The folks at the Daily Mail are big fans of science, regularly covering cutting-edge research from universities in the UK and abroad. But do scientists feel the same way about the English newspaper?
Not so much.
Each year, Dorothy Bishop, professor of developmental neuropsychology at England's University of Oxford, gives an award for "an article in an English-language national newspaper that achieves an unusually high level of inaccuracy." This year the Daily Mail garnered the dubious honor for its article "Just ONE cannabis joint ‘can cause psychiatric episodes similar to schizophrenia’ as well as damaging memory."
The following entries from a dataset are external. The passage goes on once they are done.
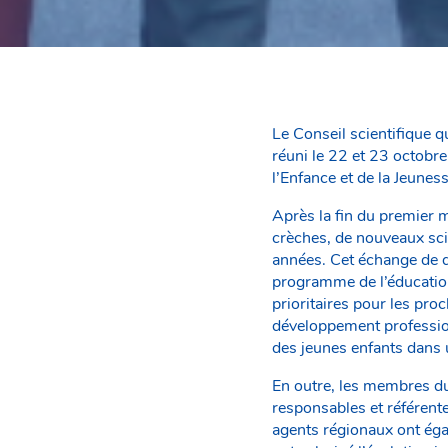
Le Conseil scientifique q
réuni le 22 et 23 octobr
l’Enfance et de la Jeune
Après la fin du premier m
crèches, de nouveaux scie
années. Cet échange de d
programme de l’éducation
prioritaires pour les pr
développement profession
des jeunes enfants dans u
En outre, les membres du 
responsables et référen
agents régionaux ont égal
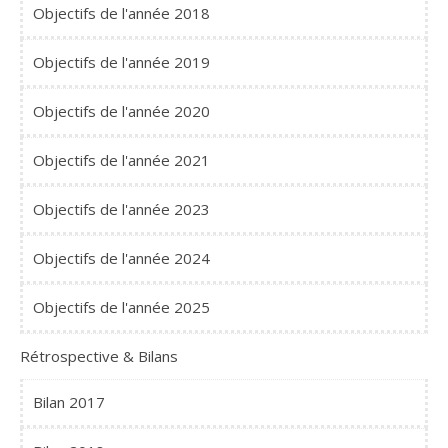
Objectifs de l'année 2018
Objectifs de l'année 2019
Objectifs de l'année 2020
Objectifs de l'année 2021
Objectifs de l'année 2023
Objectifs de l'année 2024
Objectifs de l'année 2025
Rétrospective & Bilans
Bilan 2017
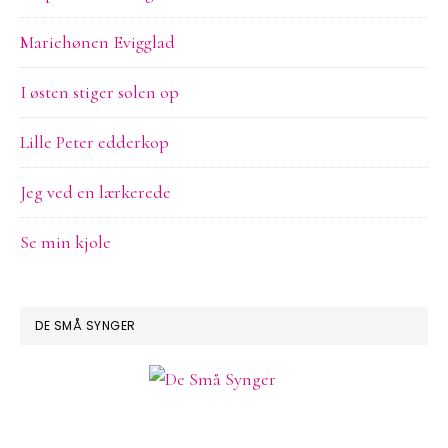
Mariehønen Evigglad
I østen stiger solen op
Lille Peter edderkop
Jeg ved en lærkerede
Se min kjole
DE SMÅ SYNGER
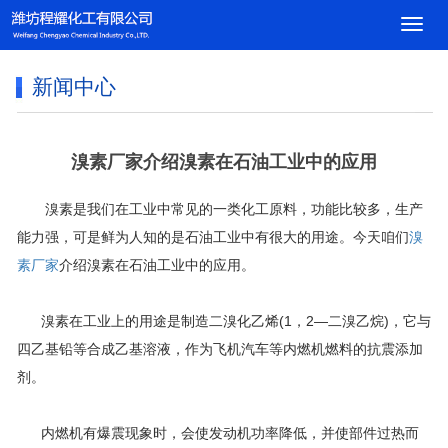
导
航
菜
新闻中心
单
溴素厂家介绍溴素在石油工业中的应用
溴素是我们在工业中常见的一类化工原料，功能比较多，生产
能力强，可是鲜为人知的是石油工业中有很大的用途。今天咱们
溴
素厂家
介绍溴素在石油工业中的应用。
溴素在工业上的用途是制造二溴化乙烯(1，2—二溴乙烷)，它与
四乙基铅等合成乙基溶液，作为飞机汽车等内燃机燃料的抗震添加
剂。
内燃机有爆震现象时，会使发动机功率降低，并使部件过热而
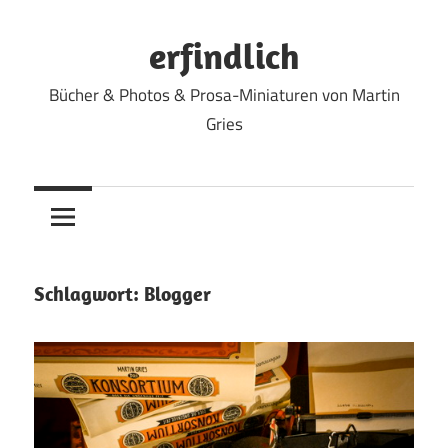
Zum
Inhalt
erfindlich
springen
Bücher & Photos & Prosa-Miniaturen von Martin
Gries
Schlagwort:
Blogger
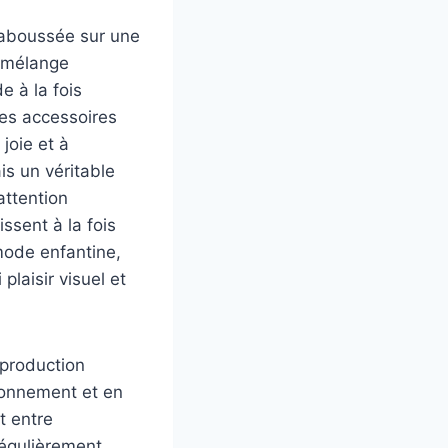
claboussée sur une
n mélange
e à la fois
des accessoires
 joie et à
is un véritable
attention
ssent à la fois
mode enfantine,
laisir visuel et
 production
ironnement et en
t entre
régulièrement,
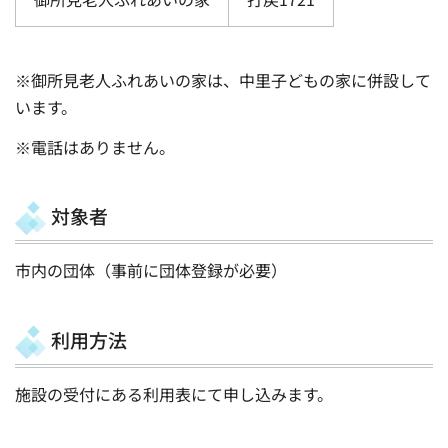
※御所見老人ふれあいの家は、中里子どもの家に併設して
います。
※電話はありません。
対象者
市内の団体（事前に団体登録が必要）
利用方法
施設の受付にある利用表にて申し込みます。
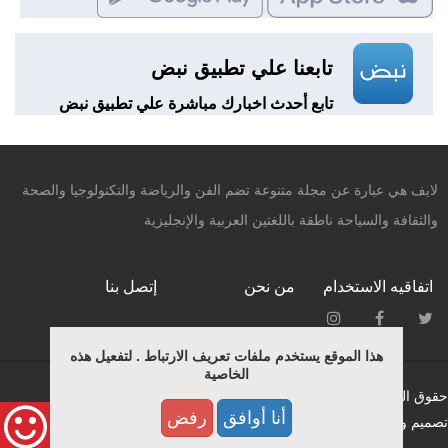
تابعنا علي تطبيق نبض
تابع أحدث اخبارك مباشرة علي تطبيق نبض
لايف هي عبارة عن مجلة متنوعة تضم الفن والرياضة والتكنولوجيا والصحة
والثقافة والسياحة ناطقة باللغتين العربية والإنجليزية
اتفاقيه الاستخدام
من نحن
إتصل بنا
هذا الموقع يستخدم ملفات تعريف الارتباط . لتفعيل هذه
الخاصية
حقوق النشر محفوظة © لـ ميديانيتشر 2015.
أنا أوافق
رفض
تصميم وبرمجة فريق التطوير بمؤسسة ميديانيتشر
The article set a record low on Bishop's inaccuracy scale. It implied that humans could experience psychiatric episodes if they smoked small amounts of cannabis. The study the article was based on showed only that smoking an ultra-strong, synthetic compound similar to cannabis yielded inconclusive results--and the study involved not humans but mice.
The prize, properly the "Orwellian Prize for Journalistic Misrepresentation," is given on the basis of a point system, with three points for an error in a headline, two points for an error in a subhead, and one point for an error in the text. The winning article was awarded 23 points, achieving a new standard above last year's example article, which received 16.
Perhaps the award should be taken with a grain of salt, however, as the Daily Mail article was the only piece nominated.
Science writer and media critic Neurobonkers conducted a point-by-point demolition of the article in a blog post, noting that "Words that appear in the Daily Mail but that don't appear once in the study" included "behavior, cannabis, smoking, strongest, joint, developing, young, paranoid, mental, problems, accurate, mimics, trigger, abuse, abusers."
What does the Daily Mail have to say? Huffington Post Science emailed an inquiry to the Mail's editors, but it went unanswered by press time.
For the record, one joint is unlikely to reproduce the symptoms shown in the paper, let alone "cause psychiatric episodes." Assuming the chemical in the study is 30-times stronger than ordinary stuff and that a regular half-gram joint would carry 5% THC, a quick calculation suggests that a 150-lb. person would need to smoke about 25 joints all at once to even begin to approximate the dosage.